Key recommendations included: frequent school discussions on current digital issues; curriculum evolution addressing emerging technologies (especially AI); safe spaces for debating controversial topics; and intergenerational mentorship where adults genuinely listen and guide rather than restrict or dismiss youth perspectives.
Most significantly, participants demonstrated conviction that trustworthy information ecosystems require institutional responsibility and ethical gatekeeping, not individual skill-building alone. They expect institutions - schools, platforms, journalists, governments - to bear ethical responsibility for maintaining information integrity.
Implications for democratic participation
These insights point toward fundamental truths about media literacy and democratic health. Young people understand that trustworthy information systems constitute essential democratic infrastructure. They recognize that individual skill-building alone cannot counter systemic design promoting disinformation. They expect institutional actors to bear ethical responsibility for maintaining information integrity.

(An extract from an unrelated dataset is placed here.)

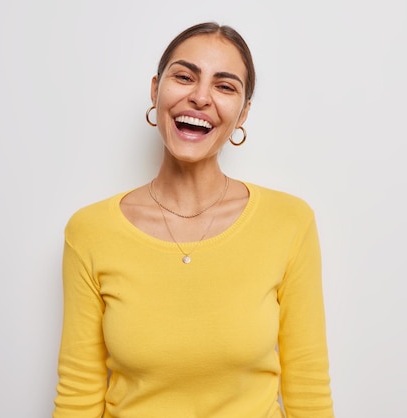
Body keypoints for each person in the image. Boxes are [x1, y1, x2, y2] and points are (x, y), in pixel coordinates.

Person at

The event raised awareness among participants, educators, and policymakers. The co-created video outputs and collective recommendations provide concrete evidence of youth experiences, priorities, and problem-solving capacity - moving beyond speculation to evidence-based understanding of what young people need and can contribute. It also demonstrated that structured, creative, school-based initiatives effectively mobilize young people - particularly those from marginalized communities - toward democratic participation and institutional change.
"CivicHype EU: Resilience Lab" was part of the local activities organized in the frame of the "CivicHype EU: Youth Engage, Debate, Influence, Connect" CERV Project.